In Laborexperimenten wuchsen Zellen mit der Neandertaler-Version des Rezeptors nach Stimulation mit Wachstumshormon um 40 % stärker als Zellen mit der häufigsten modernen Variante. In einer Analyse von Daten von gut 1,1 Millionen Erwachsenen war die Variante mit durchschnittlich 285 Gramm mehr Körpergewicht verbunden — fast ausschließlich Muskelmasse.
Bei mehr als 6.000 Kindern im Alter von 11 Jahren oder jünger zeigte sich kein Effekt — der Unterschied entsteht also später, vermutlich in der Pubertät. Träger hatten zudem leicht kürzere Zahnwurzeln und subtile Unterschiede in der Kieferform, die an Neandertaler-Merkmale erinnern.

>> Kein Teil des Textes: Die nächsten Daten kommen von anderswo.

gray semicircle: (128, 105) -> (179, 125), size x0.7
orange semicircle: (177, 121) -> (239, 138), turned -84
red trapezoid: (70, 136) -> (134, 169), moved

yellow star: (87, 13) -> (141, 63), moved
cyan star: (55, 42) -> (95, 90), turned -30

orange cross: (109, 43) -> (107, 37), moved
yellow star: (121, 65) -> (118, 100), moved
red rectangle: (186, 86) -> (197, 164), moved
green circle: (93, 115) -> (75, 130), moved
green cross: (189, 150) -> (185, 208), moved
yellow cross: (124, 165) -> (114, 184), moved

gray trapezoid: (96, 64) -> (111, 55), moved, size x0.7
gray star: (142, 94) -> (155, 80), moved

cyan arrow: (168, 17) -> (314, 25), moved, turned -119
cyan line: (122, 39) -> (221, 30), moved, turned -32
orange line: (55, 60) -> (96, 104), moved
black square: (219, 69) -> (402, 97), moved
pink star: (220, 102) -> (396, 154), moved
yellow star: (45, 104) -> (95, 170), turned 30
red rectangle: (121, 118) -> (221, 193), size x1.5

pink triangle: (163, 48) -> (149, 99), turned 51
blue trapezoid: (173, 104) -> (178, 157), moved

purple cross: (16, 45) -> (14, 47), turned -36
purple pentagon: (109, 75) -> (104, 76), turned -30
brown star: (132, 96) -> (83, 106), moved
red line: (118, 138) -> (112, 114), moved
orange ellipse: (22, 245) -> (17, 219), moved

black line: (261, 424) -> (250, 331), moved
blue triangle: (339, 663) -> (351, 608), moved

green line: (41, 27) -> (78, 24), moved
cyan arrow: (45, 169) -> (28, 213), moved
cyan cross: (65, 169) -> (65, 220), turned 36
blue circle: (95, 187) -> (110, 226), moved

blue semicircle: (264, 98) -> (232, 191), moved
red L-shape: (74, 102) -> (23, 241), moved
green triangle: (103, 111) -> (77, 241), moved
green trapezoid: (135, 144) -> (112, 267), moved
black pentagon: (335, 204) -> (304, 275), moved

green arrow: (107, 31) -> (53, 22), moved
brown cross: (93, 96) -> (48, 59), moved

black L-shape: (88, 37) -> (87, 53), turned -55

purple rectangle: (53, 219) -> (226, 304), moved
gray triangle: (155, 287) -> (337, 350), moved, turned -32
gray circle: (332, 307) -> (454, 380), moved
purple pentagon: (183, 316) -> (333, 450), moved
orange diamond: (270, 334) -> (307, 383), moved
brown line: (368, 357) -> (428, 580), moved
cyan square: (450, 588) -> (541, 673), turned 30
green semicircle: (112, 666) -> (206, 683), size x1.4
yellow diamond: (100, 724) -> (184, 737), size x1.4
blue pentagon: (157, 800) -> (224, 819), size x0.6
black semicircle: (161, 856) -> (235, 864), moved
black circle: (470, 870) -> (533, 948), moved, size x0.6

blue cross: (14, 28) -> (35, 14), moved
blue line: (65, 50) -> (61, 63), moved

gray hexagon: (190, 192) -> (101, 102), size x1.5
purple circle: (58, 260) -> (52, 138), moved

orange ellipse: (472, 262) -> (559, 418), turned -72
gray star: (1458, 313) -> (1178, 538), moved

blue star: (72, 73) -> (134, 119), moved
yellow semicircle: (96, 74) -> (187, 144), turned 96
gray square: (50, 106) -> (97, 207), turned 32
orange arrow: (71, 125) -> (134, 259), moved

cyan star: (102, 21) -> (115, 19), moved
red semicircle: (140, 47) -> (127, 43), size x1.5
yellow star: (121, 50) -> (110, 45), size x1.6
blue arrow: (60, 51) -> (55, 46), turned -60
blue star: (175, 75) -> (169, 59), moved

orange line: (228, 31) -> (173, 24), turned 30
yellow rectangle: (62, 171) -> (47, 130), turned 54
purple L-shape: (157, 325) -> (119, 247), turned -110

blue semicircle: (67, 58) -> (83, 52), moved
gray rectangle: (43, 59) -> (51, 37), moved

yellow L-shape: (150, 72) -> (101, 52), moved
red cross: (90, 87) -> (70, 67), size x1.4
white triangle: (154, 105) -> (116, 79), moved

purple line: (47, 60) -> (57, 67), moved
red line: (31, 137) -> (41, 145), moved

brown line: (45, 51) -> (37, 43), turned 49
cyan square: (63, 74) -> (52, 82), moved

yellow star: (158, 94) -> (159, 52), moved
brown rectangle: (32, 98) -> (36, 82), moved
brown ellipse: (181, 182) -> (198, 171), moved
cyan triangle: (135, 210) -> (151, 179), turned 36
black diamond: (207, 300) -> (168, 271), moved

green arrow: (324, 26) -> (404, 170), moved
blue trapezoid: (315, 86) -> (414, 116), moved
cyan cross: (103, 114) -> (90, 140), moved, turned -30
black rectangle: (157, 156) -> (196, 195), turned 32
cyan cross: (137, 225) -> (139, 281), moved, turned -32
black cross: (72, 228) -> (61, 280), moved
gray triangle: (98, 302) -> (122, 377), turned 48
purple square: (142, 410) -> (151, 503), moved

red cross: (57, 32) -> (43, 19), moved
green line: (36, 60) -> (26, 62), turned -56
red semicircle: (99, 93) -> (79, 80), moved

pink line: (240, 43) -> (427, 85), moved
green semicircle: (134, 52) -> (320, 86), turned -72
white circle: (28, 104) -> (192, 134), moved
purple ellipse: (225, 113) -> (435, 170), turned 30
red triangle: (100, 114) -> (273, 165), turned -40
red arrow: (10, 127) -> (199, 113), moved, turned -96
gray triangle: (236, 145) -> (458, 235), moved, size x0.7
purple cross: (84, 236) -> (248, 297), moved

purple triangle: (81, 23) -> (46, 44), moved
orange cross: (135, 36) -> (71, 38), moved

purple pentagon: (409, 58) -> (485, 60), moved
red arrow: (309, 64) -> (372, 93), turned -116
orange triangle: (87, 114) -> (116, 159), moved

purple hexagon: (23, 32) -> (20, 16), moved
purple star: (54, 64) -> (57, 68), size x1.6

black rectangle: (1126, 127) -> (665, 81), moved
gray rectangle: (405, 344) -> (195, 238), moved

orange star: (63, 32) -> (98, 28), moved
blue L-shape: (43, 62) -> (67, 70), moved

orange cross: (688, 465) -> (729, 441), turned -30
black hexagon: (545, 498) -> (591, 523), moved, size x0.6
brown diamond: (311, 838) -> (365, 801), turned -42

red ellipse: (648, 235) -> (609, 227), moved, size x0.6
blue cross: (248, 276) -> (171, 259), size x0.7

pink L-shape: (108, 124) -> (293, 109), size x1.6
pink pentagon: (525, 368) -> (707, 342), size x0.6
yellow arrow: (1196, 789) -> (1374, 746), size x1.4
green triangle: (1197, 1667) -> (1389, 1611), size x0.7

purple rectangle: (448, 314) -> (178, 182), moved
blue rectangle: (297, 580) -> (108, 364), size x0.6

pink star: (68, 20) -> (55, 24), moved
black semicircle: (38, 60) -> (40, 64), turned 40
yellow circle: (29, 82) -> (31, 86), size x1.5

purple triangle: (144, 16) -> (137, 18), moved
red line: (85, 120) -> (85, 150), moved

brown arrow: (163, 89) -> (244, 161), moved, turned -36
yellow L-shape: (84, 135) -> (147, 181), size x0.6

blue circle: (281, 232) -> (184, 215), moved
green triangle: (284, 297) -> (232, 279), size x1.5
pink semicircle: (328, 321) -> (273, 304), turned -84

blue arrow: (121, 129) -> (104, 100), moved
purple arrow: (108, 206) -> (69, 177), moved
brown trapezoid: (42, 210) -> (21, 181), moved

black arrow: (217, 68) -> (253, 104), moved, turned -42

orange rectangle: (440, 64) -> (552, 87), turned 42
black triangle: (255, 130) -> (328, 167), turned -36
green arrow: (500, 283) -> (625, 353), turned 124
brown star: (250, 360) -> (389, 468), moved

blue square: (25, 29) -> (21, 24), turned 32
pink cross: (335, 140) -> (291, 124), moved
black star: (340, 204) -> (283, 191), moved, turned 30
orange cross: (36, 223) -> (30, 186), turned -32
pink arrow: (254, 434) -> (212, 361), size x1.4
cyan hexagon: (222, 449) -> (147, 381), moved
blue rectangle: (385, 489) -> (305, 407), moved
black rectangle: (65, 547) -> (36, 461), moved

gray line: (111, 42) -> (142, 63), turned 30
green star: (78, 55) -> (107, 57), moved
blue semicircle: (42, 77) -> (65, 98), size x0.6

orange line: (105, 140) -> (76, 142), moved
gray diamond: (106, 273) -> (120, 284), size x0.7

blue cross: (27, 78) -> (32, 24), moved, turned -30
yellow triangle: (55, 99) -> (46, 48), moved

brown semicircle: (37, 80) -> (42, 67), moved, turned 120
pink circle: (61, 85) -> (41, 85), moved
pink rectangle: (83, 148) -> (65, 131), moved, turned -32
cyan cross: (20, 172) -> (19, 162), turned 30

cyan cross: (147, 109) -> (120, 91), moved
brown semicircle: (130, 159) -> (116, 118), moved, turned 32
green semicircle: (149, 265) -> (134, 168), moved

"Es ist faszinierend, dass eine von Neandertalern geerbte Genvariante Menschen noch heute beeinflusst", sagt Studienleiter Hugo Zeberg. Koautorin Miriam Berreiter ergänzt: "Aber nicht einmal ein Neandertaler-Wachstumshormon-Rezeptor ersetzt das Training." Die am 5. August veröffentlichte Studie umfasst ein internationales Team, darunter die Gruppe von Svante Pääbo.